* **Items from a data source**:
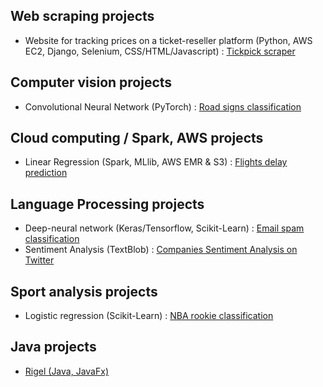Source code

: ## Web scraping projects
- Website for tracking prices on a ticket-reseller platform (Python, AWS EC2, Django, Selenium, CSS/HTML/Javascript) : [Tickpick scraper](https://github.com/pauldoucet/tickpick-scrapper)

## Computer vision projects
- Convolutional Neural Network (PyTorch) : [Road signs classification](https://github.com/pauldoucet/road-sign-classification/blob/main/Road%20signs%20classification.ipynb)

## Cloud computing / Spark, AWS projects
- Linear Regression (Spark, MLlib, AWS EMR & S3) : [Flights delay prediction](https://github.com/pauldoucet/flight-delay-prediction/blob/main/flight-delay-prediction.ipynb)

## Language Processing projects
- Deep-neural network (Keras/Tensorflow, Scikit-Learn) : [Email spam classification](https://github.com/pauldoucet/email-spam-classification/blob/main/email-spam-classification.ipynb)
- Sentiment Analysis (TextBlob) : [Companies Sentiment Analysis on Twitter](https://github.com/pauldoucet/twitter-companies-sentiment/blob/main/twitter-companies-sentiment.ipynb)

## Sport analysis projects
- Logistic regression (Scikit-Learn) : [NBA rookie classification](https://github.com/pauldoucet/nba-rookie-classification/blob/master/NBA%20Rookie%20Logistic%20Regression.ipynb)  
  
## Java projects
- [Rigel (Java, JavaFx)](https://github.com/pauldoucet/rigel)
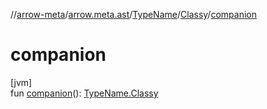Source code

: //[arrow-meta](../../../../index.md)/[arrow.meta.ast](../../index.md)/[TypeName](../index.md)/[Classy](index.md)/[companion](companion.md)

# companion

[jvm]\
fun [companion](companion.md)(): [TypeName.Classy](index.md)
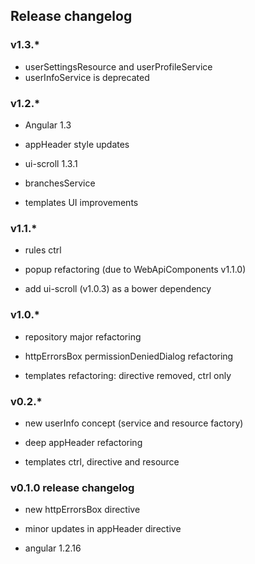 ## Release changelog

### v1.3.* 

* userSettingsResource and userProfileService
* userInfoService is deprecated


### v1.2.*

* Angular 1.3

* appHeader style updates

* ui-scroll 1.3.1

* branchesService

* templates UI improvements



### v1.1.*

* rules ctrl

* popup refactoring (due to WebApiComponents v1.1.0)

* add ui-scroll (v1.0.3) as a bower dependency


### v1.0.*

* repository major refactoring

* httpErrorsBox permissionDeniedDialog refactoring

* templates refactoring: directive removed, ctrl only


### v0.2.*

* new userInfo concept (service and resource factory)

* deep appHeader refactoring

* templates ctrl, directive and resource


### v0.1.0 release changelog

* new httpErrorsBox directive

* minor updates in appHeader directive

* angular 1.2.16
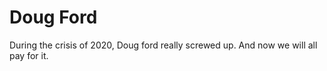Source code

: # Doug Ford

During the crisis of 2020, Doug ford really screwed up.  And now we will all pay for it.  

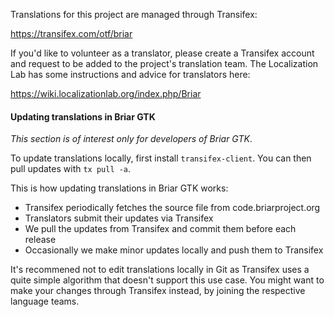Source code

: Translations for this project are managed through Transifex:

https://transifex.com/otf/briar

If you'd like to volunteer as a translator, please create a Transifex account and request to be
added to the project's translation team. The Localization Lab has some instructions and advice for
translators here:

https://wiki.localizationlab.org/index.php/Briar

#### Updating translations in Briar GTK

_This section is of interest only for developers of Briar GTK_.

To update translations locally, first install `transifex-client`. You can then pull updates with `tx pull -a`.

This is how updating translations in Briar GTK works:

* Transifex periodically fetches the source file from code.briarproject.org
* Translators submit their updates via Transifex
* We pull the updates from Transifex and commit them before each release
* Occasionally we make minor updates locally and push them to Transifex

It's recommened not to edit translations locally in Git as Transifex uses a quite simple algorithm that doesn't support this use case. You might want to make your changes through Transifex instead, by joining the respective language teams.
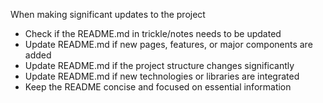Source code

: When making significant updates to the project
- Check if the README.md in trickle/notes needs to be updated
- Update README.md if new pages, features, or major components are added
- Update README.md if the project structure changes significantly
- Update README.md if new technologies or libraries are integrated
- Keep the README concise and focused on essential information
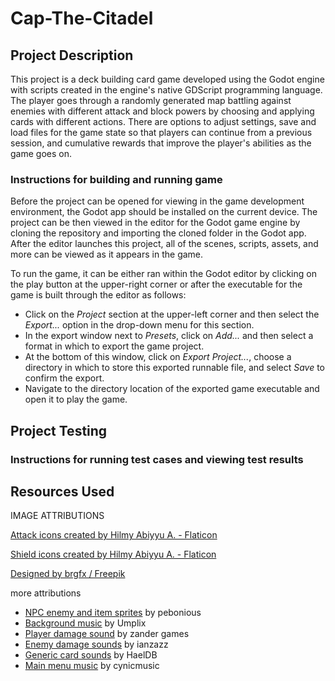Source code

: # Cap-The-Citadel

## Project Description

This project is a deck building card game developed using the Godot engine with scripts created in the engine's native GDScript programming language. The player goes through a randomly generated map battling against enemies with different attack and block powers by choosing and applying cards with different actions. There are options to adjust settings, save and load files for the game state so that players can continue from a previous session, and cumulative rewards that improve the player's abilities as the game goes on.

### Instructions for building and running game

Before the project can be opened for viewing in the game development environment, the Godot app should be installed on the current device. The project can be then viewed in the editor for the Godot game engine by cloning the repository and importing the cloned folder in the Godot app. After the editor launches this project, all of the scenes, scripts, assets, and more can be viewed as it appears in the game.

To run the game, it can be either ran within the Godot editor by clicking on the play button at the upper-right corner or after the executable for the game is built through the editor as follows:

* Click on the *Project* section at the upper-left corner and then select the *Export...* option in the drop-down menu for this section.
* In the export window next to *Presets*, click on *Add...* and then select a format in which to export the game project.
* At the bottom of this window, click on *Export Project...*, choose a directory in which to store this exported runnable file, and select *Save* to confirm the export.
* Navigate to the directory location of the exported game executable and open it to play the game.

## Project Testing

### Instructions for running test cases and viewing test results

## Resources Used

IMAGE ATTRIBUTIONS

<a href="https://www.flaticon.com/free-icons/attack" title="attack icons">Attack icons created by Hilmy Abiyyu A. - Flaticon</a>

<a href="https://www.flaticon.com/free-icons/shield" title="shield icons">Shield icons created by Hilmy Abiyyu A. - Flaticon</a>

<a href="http://www.freepik.com">Designed by brgfx / Freepik</a>

more attributions

* <a href="https://opengameart.org/content/surtizens" title="surtizens">NPC enemy and item sprites</a> by pebonious
* <a href="https://opengameart.org/content/wild-west-music" title="Wild West Music">Background music</a> by Umplix
* <a href="https://opengameart.org/content/damage-taken" title="Damage taken">Player damage sound</a> by zander games
* <a href="https://opengameart.org/content/zombie-noises-and-moans" title="Zombie noises and moans">Enemy damage sounds</a> by ianzazz
* <a href="https://opengameart.org/content/card-game-sounds" title="Card Game sounds">Generic card sounds</a> by HaelDB
* <a href="https://opengameart.org/content/enchanted-tiki-86" title="Enchanted Tiki 86">Main menu music</a> by cynicmusic

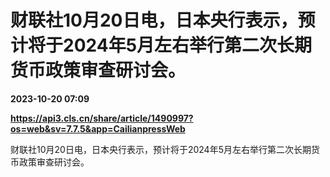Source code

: # 财联社10月20日电，日本央行表示，预计将于2024年5月左右举行第二次长期货币政策审查研讨会。

**2023-10-20 07:09**

**https://api3.cls.cn/share/article/1490997?os=web&sv=7.7.5&app=CailianpressWeb**

财联社10月20日电，日本央行表示，预计将于2024年5月左右举行第二次长期货币政策审查研讨会。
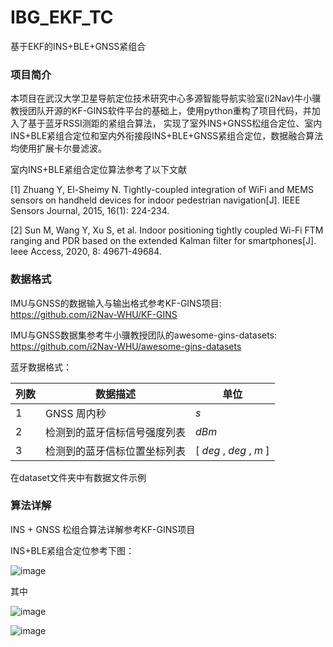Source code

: # IBG_EKF_TC
基于EKF的INS+BLE+GNSS紧组合

### 项目简介

本项目在武汉大学卫星导航定位技术研究中心多源智能导航实验室(i2Nav)牛小骥教授团队开源的KF-GINS软件平台的基础上，使用python重构了项目代码，并加入了基于蓝牙RSSI测距的紧组合算法，
实现了室外INS+GNSS松组合定位、室内INS+BLE紧组合定位和室内外衔接段INS+BLE+GNSS紧组合定位，数据融合算法均使用扩展卡尔曼滤波。

室内INS+BLE紧组合定位算法参考了以下文献

[1] Zhuang Y, El-Sheimy N. Tightly-coupled integration of WiFi and MEMS sensors on handheld devices for indoor pedestrian navigation[J]. IEEE Sensors Journal, 2015, 16(1): 224-234.

[2] Sun M, Wang Y, Xu S, et al. Indoor positioning tightly coupled Wi-Fi FTM ranging and PDR based on the extended Kalman filter for smartphones[J]. Ieee Access, 2020, 8: 49671-49684.

### 数据格式
IMU与GNSS的数据输入与输出格式参考KF-GINS项目:
https://github.com/i2Nav-WHU/KF-GINS 

IMU与GNSS数据集参考牛小骥教授团队的awesome-gins-datasets:
https://github.com/i2Nav-WHU/awesome-gins-datasets

蓝牙数据格式：

| 列数 | 数据描述         | 单位  |
| ---- | ---------------- | ----- |
| 1    | GNSS 周内秒      | $s$   |
| 2  | 检测到的蓝牙信标信号强度列表 | $dBm$ |
| 3  | 检测到的蓝牙信标位置坐标列表 | [ $deg$ , $deg$ , $m$ ] |

在dataset文件夹中有数据文件示例

### 算法详解
INS + GNSS 松组合算法详解参考KF-GINS项目

INS+BLE紧组合定位参考下图：

![image](https://github.com/Dennissy23/IBG_EKF_：/assets/87610323/73ad591b-3aa9-4e35-88a7-3cd1192cfc08)

其中

![image](https://github.com/Dennissy23/IBG_EKF_TC/assets/87610323/89890351-e5eb-4aaf-8911-23cb27241a47)

![image](https://github.com/Dennissy23/IBG_EKF_TC/assets/87610323/7410591b-58a3-4d59-bed0-2d9f80d007e0)


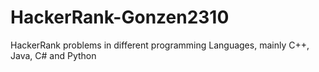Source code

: # HackerRank-Gonzen2310
HackerRank problems in different programming Languages, mainly C++, Java, C# and Python
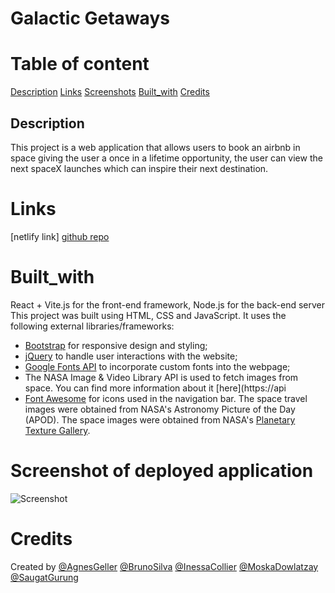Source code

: # Galactic Getaways

# Table of content

[Description](#description)
[Links](#Links)
[Screenshots](#Screenshots)
[Built_with](#Built_with)
[Credits](#Credits)

## Description

This project is a web application that allows users to book an airbnb in space giving the user a once in a lifetime opportunity, the user can view the next spaceX launches which can inspire their next destination.

# Links

[netlify link]
[github repo](https://github.com/MoskaDowlatzay/Project-2)

# Built_with
React + Vite.js for the front-end framework, Node.js for the back-end server
This project was built using HTML, CSS and JavaScript. It uses the following external libraries/frameworks:
- [Bootstrap](https://getbootstrap.com/) for responsive design and styling;
- [jQuery](https://jquery.com/) to handle user interactions with the website;
- [Google Fonts API](https://fonts.google.com/) to incorporate custom fonts into the webpage;
- The NASA Image & Video Library API is used to fetch images from space. You can find more information about it [here](https://api
- [Font Awesome](https://fontawesome.com/) for icons used in the navigation bar.
The space travel images were obtained from NASA's Astronomy Picture of the Day (APOD).
The space images were obtained from NASA's [Planetary Texture Gallery](http://planetarytextures.com/).

# Screenshot of deployed application
![Screenshot](./)

# Credits
Created by [@AgnesGeller](https://github.com/agnesgeller) [@BrunoSilva](https://github.com/blaztted) [@InessaCollier](https://github.com/icollier77) [@MoskaDowlatzay](https://github.com/moskadowlatzay) [@SaugatGurung](https://github.com/saugatgurung20)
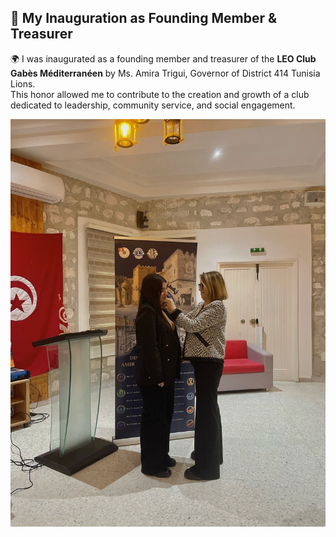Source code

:  ## 🎉 My Inauguration as Founding Member & Treasurer  

🌍 I was inaugurated as a founding member and treasurer of the **LEO Club Gabès Méditerranéen** by Ms. Amira Trigui, Governor of District 414 Tunisia Lions.  
This honor allowed me to contribute to the creation and growth of a club dedicated to leadership, community service, and social engagement.  

![My Inauguration](IMG_9628.jpeg)
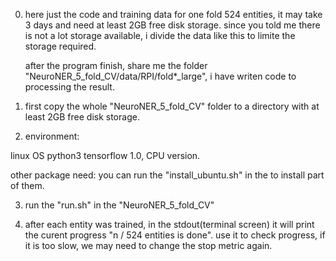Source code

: 0. here just the code and training data for one fold 524 entities, it may take 3 days and need at least 2GB free disk storage.
   since you told me there is not a lot storage available, i divide the data like this to limite the storage required. 

   after the program finish, share me the folder "NeuroNER_5_fold_CV/data/RPI/fold*_large", i have writen code to processing the result.




1. first copy the whole "NeuroNER_5_fold_CV" folder to a directory with at least 2GB free disk storage.


2. environment:

linux OS
python3
tensorflow 1.0, CPU version.

other package need:
you can run the "install_ubuntu.sh" in the to install part of them. 



3. run the "run.sh" in the "NeuroNER_5_fold_CV"



4. after each entity was trained, in the stdout(terminal screen) it will print the curent progress "n / 524 entities is done".
   use it to check progress, if it is too slow, we may need to change the stop metric again.
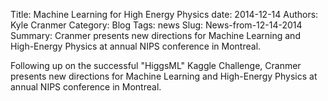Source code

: Title: Machine Learning for High Energy Physics
date: 2014-12-14
Authors: Kyle Cranmer
Category: Blog
Tags: news
Slug: News-from-12-14-2014
Summary: Cranmer presents new directions for Machine Learning and High-Energy Physics at annual NIPS conference in Montreal.


Following up on the successful "HiggsML" Kaggle Challenge, Cranmer presents new directions for Machine Learning and High-Energy Physics at annual NIPS conference in Montreal.
 

 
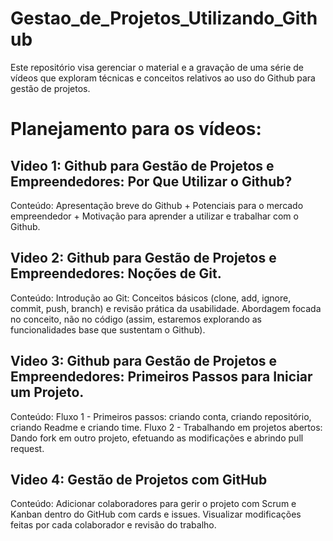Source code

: # Gestao_de_Projetos_Utilizando_Github
Este repositório visa gerenciar o material e a gravação de uma série de vídeos que exploram técnicas e conceitos relativos ao uso do Github para gestão de projetos.

# Planejamento para os vídeos:

## Video 1: Github para Gestão de Projetos e Empreendedores: Por Que Utilizar o Github?
Conteúdo: Apresentação breve do Github + Potenciais para o mercado empreendedor + Motivação para aprender a utilizar e trabalhar com o Github.

## Video 2: Github para Gestão de Projetos e Empreendedores: Noções de Git.
Conteúdo: Introdução ao Git:  Conceitos básicos (clone, add, ignore, commit, push, branch) e revisão prática da usabilidade. Abordagem focada no conceito, não no código (assim, estaremos explorando as funcionalidades base que sustentam o Github). 

## Video 3: Github para Gestão de Projetos e Empreendedores: Primeiros Passos para Iniciar um Projeto.
Conteúdo:
Fluxo 1 - Primeiros passos: criando conta, criando repositório, criando Readme e criando time. 
Fluxo 2 - Trabalhando em projetos abertos: Dando fork em outro projeto, efetuando as modificações e abrindo pull request.

## Video 4: Gestão de Projetos com GitHub
Conteúdo: Adicionar colaboradores para gerir o projeto com Scrum e Kanban dentro do GitHub com cards e issues. Visualizar modificações feitas por cada colaborador e revisão do trabalho.
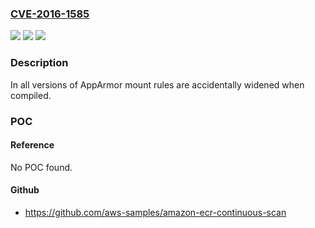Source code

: ### [CVE-2016-1585](https://cve.mitre.org/cgi-bin/cvename.cgi?name=CVE-2016-1585)
![](https://img.shields.io/static/v1?label=Product&message=apparmor&color=blue)
![](https://img.shields.io/static/v1?label=Version&message=n%2Fa&color=blue)
![](https://img.shields.io/static/v1?label=Vulnerability&message=Improper%20translation%20of%20access%20control%20rules%20to%20policy.&color=brighgreen)

### Description

In all versions of AppArmor mount rules are accidentally widened when compiled.

### POC

#### Reference
No POC found.

#### Github
- https://github.com/aws-samples/amazon-ecr-continuous-scan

* **To-do item**:
Leaving out the pictures, print each line of the records above from the first up to and including the one that contains "- Deep-neural network", exactly as written.

* **Result of this task**:
Source code

: ## Web scraping projects
- Website for tracking prices on a ticket-reseller platform (Python, AWS EC2, Django, Selenium, CSS/HTML/Javascript) : [Tickpick scraper](https://github.com/pauldoucet/tickpick-scrapper)

## Computer vision projects
- Convolutional Neural Network (PyTorch) : [Road signs classification](https://github.com/pauldoucet/road-sign-classification/blob/main/Road%20signs%20classification.ipynb)

## Cloud computing / Spark, AWS projects
- Linear Regression (Spark, MLlib, AWS EMR & S3) : [Flights delay prediction](https://github.com/pauldoucet/flight-delay-prediction/blob/main/flight-delay-prediction.ipynb)

## Language Processing projects
- Deep-neural network (Keras/Tensorflow, Scikit-Learn) : [Email spam classification](https://github.com/pauldoucet/email-spam-classification/blob/main/email-spam-classification.ipynb)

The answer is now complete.